# Cause and Effect Analysis of Outlier and Missing Value

If there are Outlier or Missing Value, Analysis with Outlier and Missing Value is useful. But in many cases, we need the causes of those values to get high quality outputs.

If we know causes, we can plan sampling to avoid those values.

When we want to study the phenomena of outlier and missing value, we do not remove them from data set. But method of removal is useful to select these values and to study these values numerically.

Statistics is not useful in the main part of the analysis generally. The main part is the analysis with meta knowledge .

## Statistical Analysis

### By Discriminant Analysis

If the causes can be understand the relationship between other variables, the approach of Discriminant Analysis is useful.

Because of the mechanism of outlier and missing value, MT method, decision tree, is better than original Discriminant Analysis.

### As Category Data

By using outlier or missing value as the category, Analysis Using Category Data can be used to analyze the causes.

Decision Tree and Associations Analysis are useful.

## Outlier as Missing Value, Missing Value as Outlier

### Missing Value as Outlier

If there are missing values, some people use outlier value.

In this case, for example, 99999 or 1000000 are used. So we can recognize them as strange values.

### Outlier as Missing Value

Some machines or systems deals with outlier as missing value.

## Analysis of Outlier

For example, there is data of temperature of refrigerators. Main of the data is from 3C to 7C.

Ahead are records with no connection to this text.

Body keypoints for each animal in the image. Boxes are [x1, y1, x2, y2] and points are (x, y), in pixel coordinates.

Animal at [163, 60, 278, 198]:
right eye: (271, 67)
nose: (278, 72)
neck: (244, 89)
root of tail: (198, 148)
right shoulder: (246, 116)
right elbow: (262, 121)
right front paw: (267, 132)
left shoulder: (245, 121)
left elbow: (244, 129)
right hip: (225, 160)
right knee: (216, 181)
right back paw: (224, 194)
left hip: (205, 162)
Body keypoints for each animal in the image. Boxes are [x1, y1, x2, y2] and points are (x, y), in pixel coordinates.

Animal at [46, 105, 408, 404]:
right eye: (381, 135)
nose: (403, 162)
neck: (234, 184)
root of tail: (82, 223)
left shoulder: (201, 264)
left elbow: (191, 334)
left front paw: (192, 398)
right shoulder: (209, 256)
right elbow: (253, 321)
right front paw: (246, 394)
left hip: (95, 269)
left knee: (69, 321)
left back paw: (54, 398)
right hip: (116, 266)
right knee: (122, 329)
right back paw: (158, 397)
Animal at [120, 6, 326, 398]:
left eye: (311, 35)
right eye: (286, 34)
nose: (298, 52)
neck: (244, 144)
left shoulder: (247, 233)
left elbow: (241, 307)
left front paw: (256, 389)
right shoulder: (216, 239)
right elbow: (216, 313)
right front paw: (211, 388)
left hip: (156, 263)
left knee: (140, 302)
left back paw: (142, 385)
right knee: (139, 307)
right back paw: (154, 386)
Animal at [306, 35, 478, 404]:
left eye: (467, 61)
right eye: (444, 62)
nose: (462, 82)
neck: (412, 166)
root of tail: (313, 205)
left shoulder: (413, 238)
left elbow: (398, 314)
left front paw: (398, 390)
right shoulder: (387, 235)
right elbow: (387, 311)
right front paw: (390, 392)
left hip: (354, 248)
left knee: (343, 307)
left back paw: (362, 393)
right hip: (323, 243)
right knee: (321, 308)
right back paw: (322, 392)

• The case of 10000C : This temperature is not exist on the earth generally. So this case may be the error of the system.
• The case of 1000C : Maybe the temperature of fire
• The case of 31.5C : Maybe the temperature of the room. Maybe the door of the refrigerator was open. But maybe the truth was 3.15C. The reason is clearer when we study the temperature of the room of the day or the distribution of the data.
• The case of 10C or 0C : These cases happen in the low probability. If the timing is clear, we may understand the reason.

We can analyze the refrigerator because it is a daily tool. But if we have to study the temperature in a strange machine, we do not know the normal temperature. And if we have to study some special indexes, we do not have idea to analyze.

We need help of the professional of the machine. Or we need to understand the mechanism of the machine.

## Analysis of Missing Value

There is a case that the database system records missing value when it does not receive the data from measurement machine.

This analysis is similar to the case that there are some messages like "Invalid" on the space where there is numerical value.